オンロードは350R1、オフロードではトレール250DT1がヒット。

ロードスポーツの350R1をフラッグシップに、1968年春に国内販売したトレール250DT1がたちまちヒットモデルになりました。

1968年、二輪業界に衝撃が走る

1960年代後期になると、アメリカでは将来に向けた排出ガス規制の動きがあり、二輪車においては、2サイクルエンジンよりも4サイクルエンジンの方が、排出ガス規制には有利と見られていました。

ヤマハにとって、大型モデルを開発するには、4サイクルエンジンをゼロから研究しなければならないという大きな課題がありました。

1968年は、大きなニュースがありました。3月、スズキから2サイクル車としては国産最大排気量のT500が発売されました。"2サイクルのスズキ" をアピールする自信作でした。

そして、10月に開催された第15回東京モーターショーで、ホンダCB750FOURのプロトタイプが公開されました。4サイクルOHC 4気筒750ccという高性能で革新的な大排気量車の登場に、二輪業界には衝撃が走りました。

1968年 ホンダ CB750FOUR プロトタイプ

翌1969年8月、ホンダ ドリームCB750FOURが国内販売をスタート。

1か月後には、カワサキから2サイクル3気筒500ccの500-SSマッハⅢが発売されました。

高性能な大排気量モデルは、たちまち若者たちの憧れの存在になりました。

そのような中、同年に開催された第16回東京モーターショーに、ヤマハが満を持してXS1-650を初公開して1970年1月に発売することを予告したのです。
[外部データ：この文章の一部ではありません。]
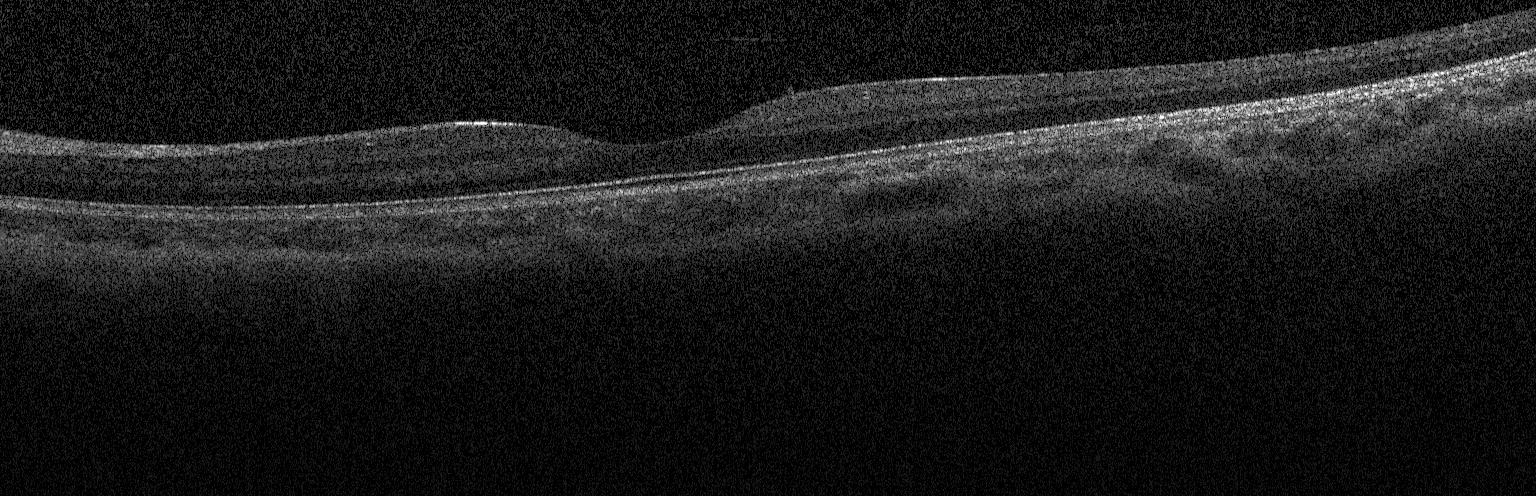

Heidelberg Spectralis OCT system; optical coherence tomography scan — Finding: no evidence of choroidal neovascularization, diabetic macular edema, or drusen.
1969年10月発行 総合カタログ XS1のメーター部や走りの写真を紹介しています。

XS1-650 45年1月発売と予告をしています。

発売前のため、XS1の諸元はあくまで推定。最高速度は185kmでした。

XS1の諸元表は(推定)としながら、最高速度185km/h以上、総排気量654cc、最高出力53PSと紹介されています。性能第一主義とは一線を画す数値です。
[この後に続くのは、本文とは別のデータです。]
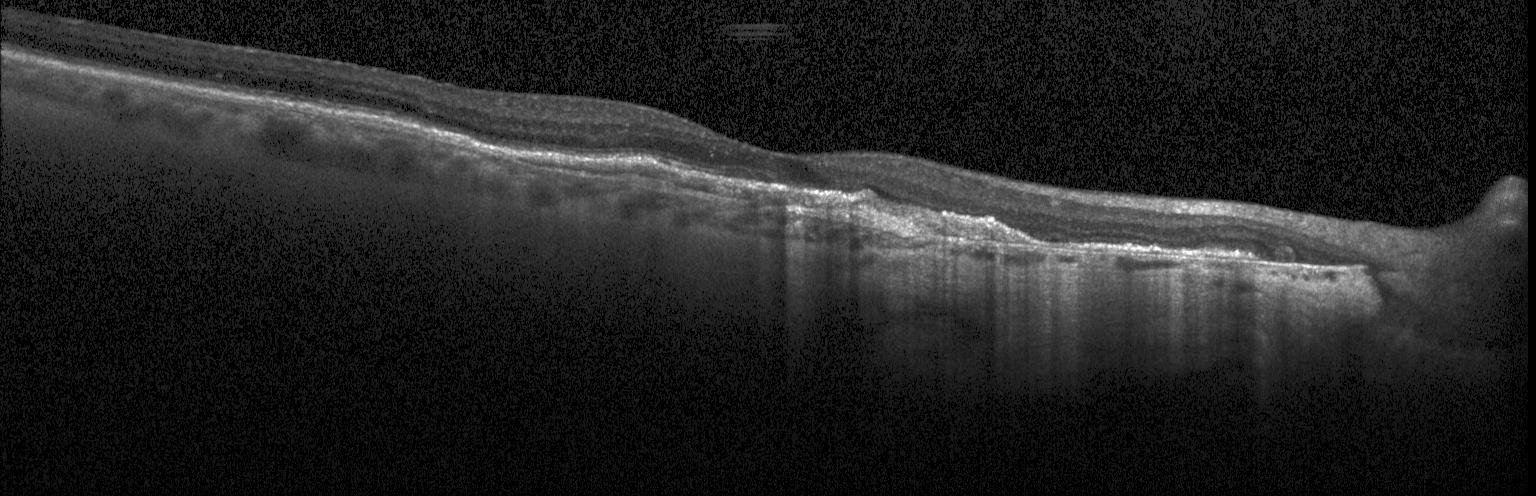

Finding: a choroidal neovascular membrane.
ヤマハのフラッグシップモデルとして、初の4サイクルOHC 2気筒エンジンを搭載した650ccのスポーツバイクは、東京モーターショー出品時から名称を変え「ヤマハスポーツ 650 XS1」として1970年に誕生しました。

このカタログは、1969年12月に発行されたものです。

カタログ表紙

表4の諸元表

ヤマハスポーツ 650 XS1として1910年にデビューを果たしました。

バーチカルエンジンと端正なスタイリングは、ビッグバイクファンに支持されました。
サイドカバーのエンブレムはXS-650としています。

ヤマハはこれまでにも高性能な自動車用4stエンジンの製作実績をを持っていました。

二輪車用の4サイクルエンジンは初めてでしたが、トヨタのレーシングカーや2000GT用の
高性能な4サイクルエンジンを手掛けた実績を高らかに紹介したページです。

エアスクープ付ツインカムのフロントブレーキなどの各部紹介。

XS1のセールスポイントである新開発の650ccバーチカルツインの4サイクルエンジンをアピール。

早くもマイナーチェンジで車名を変更

1970年10月には早くもマイナーチェンジが施され、車名は「ヤマハスポーツ XS650」に変更されました。
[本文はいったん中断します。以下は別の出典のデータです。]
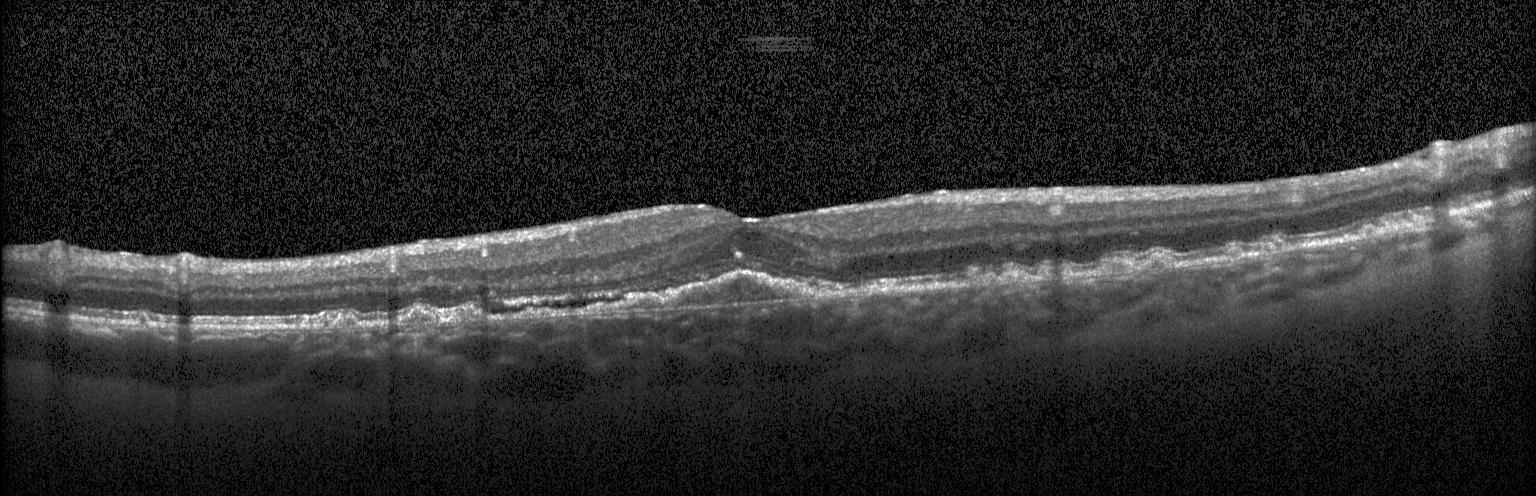 OCT finding: choroidal neovascularization.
主な変更点は、車体色をキャンディーグリーンからキャンディーオレンジに変更。セリアーニ式フロントフォークの採用などで、主要諸元に変更はありません。

車名の変更は、ヤマハのスポーツシリーズの50ccから650ccまでを統一感のある車名にした施策の一環でした。

1970年10月発行のカタログ

表4は写真1枚のあっさりした表現

フロントブレーキは、エアスクープ付ツインカムタイプで変更は無し。

フロントブレーキは、エアスクープ付ツインカムタイプで変更は無かったのですが、各部紹介の写真には、これまでとは異なる写真が掲載されています。ヤマハニュースの資料を見る限り、カタログのブレーキの写真は間違いの可能性があります。

1971年は、フロントにディスクブレーキを採用したヤマハスポーツ XS 650-Eが発売されました。各社の大型モデルにはディスクブレーキ装着タイプが続々と登場しましたので、ヤマハとしては、フラッグシップのXS650からフロントブレーキのディスク化を図っていきます。

1971年7月発行のカタログ

表4はワインディングの遠景とマン島TTレース制覇の告知がありました。

XS650-Eのカタログでは、タンデムランの楽しさを訴求しています。

ディスクブレーキをはじめ、質感や装備の充実を図った各部を徹底的に紹介。

誕生から1年半でこれほどの熟成を図った背景には、他社のビッグバイクの進化のスピードが速いことが挙げられると思います。

XS650からTX650へと継承

1972年、ヤマハは初の750ccモデル「TX750」を発売しました。4サイクルOHC 2気筒エンジンをスリムな車体に搭載し、他社の多気筒ナナハンに対抗した独自路線でした。

そして1973年3月、新開発の4サイクルDOHC 4バルブ2気筒エンジンを搭載した「TX500」を4サイクルラインナップに加えました。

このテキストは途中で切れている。